Professor John Scott Walker died yesterday. His birthday is one day and 17 years before mine. I met him when I was 17. His funeral is on my son's 17th birthday. He died 25 days before the anniversary of Janessa Moore's death, which is also the 3rd anniversary of Xenia's death. His funeral is one month before Xenia's birthday. The beginning of the years are getting hard for me.

My inclination when sad or in pain is to eat. I'd love to say it was to write or hug my children or pray, but honestly, it's to eat an entire pound each of polska keilbasa sausage and cheese and follow those with a whole cake, while watching something on Netflix. Those other, better things are there too, but it's hard to write and hug with each hand full of food, and impossible to pray while the tv is on. There is a reason fasting is good for the soul. Lent is coming...it always starts in February or March. It will always be there right as I am wanting to immerse myself in food and oblivion. That is a good thing.

Yesterday morning, before I knew about Professor Walker, I wrote in my journal that death felt so close at the moment. Not imminent, just there. Real. I talked about that a bit. I finished with, "Lord, keep my death ever before my face, teach me to give up those things that make me fear death, and teach me to behave toward others as if each interaction may be my last. It sounds exhausting, so give me strength, Lord." I add to that now: teach me to behave toward others as if each interaction may be THEIR last.

I knew Professor Walker was dying. Everyone did. Quadriplegics just don't live very long, and he'd been getting sicker for a while. And yet. And yet. Death really doesn't wait till anyone is ready, does it?
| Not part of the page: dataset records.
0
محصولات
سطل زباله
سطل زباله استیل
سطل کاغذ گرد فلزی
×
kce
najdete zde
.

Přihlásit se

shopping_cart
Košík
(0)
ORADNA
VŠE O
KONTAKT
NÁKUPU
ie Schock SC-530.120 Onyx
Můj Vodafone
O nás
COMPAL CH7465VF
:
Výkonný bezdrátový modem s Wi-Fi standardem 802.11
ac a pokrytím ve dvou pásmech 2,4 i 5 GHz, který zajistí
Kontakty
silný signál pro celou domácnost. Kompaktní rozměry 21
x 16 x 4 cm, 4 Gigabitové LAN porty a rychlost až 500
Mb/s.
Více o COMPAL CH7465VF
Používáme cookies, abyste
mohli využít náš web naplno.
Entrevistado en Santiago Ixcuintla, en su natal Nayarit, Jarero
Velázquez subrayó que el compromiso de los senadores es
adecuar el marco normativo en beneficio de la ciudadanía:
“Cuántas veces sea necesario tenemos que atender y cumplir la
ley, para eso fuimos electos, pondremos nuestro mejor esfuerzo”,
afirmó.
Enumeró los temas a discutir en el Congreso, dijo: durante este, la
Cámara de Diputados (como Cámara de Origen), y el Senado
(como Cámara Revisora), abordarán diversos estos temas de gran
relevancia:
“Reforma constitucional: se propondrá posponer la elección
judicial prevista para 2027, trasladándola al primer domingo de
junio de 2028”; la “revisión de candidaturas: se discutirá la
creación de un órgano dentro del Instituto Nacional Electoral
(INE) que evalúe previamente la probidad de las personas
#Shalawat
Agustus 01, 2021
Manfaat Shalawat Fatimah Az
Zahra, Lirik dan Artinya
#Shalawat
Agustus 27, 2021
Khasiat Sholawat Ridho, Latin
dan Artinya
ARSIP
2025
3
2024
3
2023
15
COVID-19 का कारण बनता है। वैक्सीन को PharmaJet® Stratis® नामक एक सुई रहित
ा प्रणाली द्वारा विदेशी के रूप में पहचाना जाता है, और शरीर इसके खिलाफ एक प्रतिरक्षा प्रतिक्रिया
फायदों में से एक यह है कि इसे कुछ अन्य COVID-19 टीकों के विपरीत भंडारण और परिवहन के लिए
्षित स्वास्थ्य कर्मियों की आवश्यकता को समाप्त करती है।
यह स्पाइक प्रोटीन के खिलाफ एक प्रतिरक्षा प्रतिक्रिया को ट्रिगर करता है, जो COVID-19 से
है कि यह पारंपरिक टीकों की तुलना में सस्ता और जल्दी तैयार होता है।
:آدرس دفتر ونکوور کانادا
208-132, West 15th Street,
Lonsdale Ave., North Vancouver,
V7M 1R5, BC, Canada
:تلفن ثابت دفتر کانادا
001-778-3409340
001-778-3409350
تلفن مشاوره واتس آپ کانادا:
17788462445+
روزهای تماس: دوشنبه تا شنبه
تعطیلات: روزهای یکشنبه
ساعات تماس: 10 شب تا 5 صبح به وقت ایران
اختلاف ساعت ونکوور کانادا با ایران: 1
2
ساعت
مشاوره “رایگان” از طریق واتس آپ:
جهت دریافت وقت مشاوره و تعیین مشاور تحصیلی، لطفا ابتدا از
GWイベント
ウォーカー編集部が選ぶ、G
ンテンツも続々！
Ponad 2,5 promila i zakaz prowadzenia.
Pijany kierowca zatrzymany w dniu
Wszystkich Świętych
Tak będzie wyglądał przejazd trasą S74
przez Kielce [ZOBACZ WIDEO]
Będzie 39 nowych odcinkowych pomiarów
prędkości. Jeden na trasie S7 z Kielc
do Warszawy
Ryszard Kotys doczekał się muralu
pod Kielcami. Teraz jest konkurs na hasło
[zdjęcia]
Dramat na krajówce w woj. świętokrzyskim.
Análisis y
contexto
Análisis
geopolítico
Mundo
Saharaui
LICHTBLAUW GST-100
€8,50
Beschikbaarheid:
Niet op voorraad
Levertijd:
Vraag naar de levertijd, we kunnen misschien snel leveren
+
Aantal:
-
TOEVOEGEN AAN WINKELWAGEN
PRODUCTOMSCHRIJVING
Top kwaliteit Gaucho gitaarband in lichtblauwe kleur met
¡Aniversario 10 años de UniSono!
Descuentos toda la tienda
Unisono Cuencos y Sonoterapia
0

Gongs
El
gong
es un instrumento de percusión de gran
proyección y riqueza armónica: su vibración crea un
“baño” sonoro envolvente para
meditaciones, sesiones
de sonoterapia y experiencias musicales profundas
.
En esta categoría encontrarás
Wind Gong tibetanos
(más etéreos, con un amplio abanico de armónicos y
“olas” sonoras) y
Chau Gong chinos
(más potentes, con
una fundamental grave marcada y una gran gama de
Prayer in Preparation for Death, from Prayers in time of sickness, suffering, dying and death, found here:

O Lord, look upon me, Your creature, and the work of Your hands.
Take away my fear, and send Your angel to comfort me with the strength of Your presence, even as You were comforted in Your agony.
I commend everyone I love to Your providence and care, knowing that You will do more for them than I could ever desire.
O Lord, You know my sins; have mercy on me, and in Your wealth of love and compassion for mankind, let heaven be opened to me.
May I see the angels rejoicing over me, an unworthy sinner, as I am received into Your Kingdom.
I am not worthy of Your love for me, but I trust that You will not abandon me to the eternal death of hell.
By the prayers of Mary, Your Mother, and of all the saints, may I be counted among those who behold the light of Your face.
May I offer You the praise and worship which are my eternal life and joy.
For You are my life and my resurrection, and Your arms will receive me in love, O Jesus, and I glorify You, with Your Father, Who is without beginning, and Your most holy, good, and life-creating Spirit, now and ever unto ages of ages. Amen.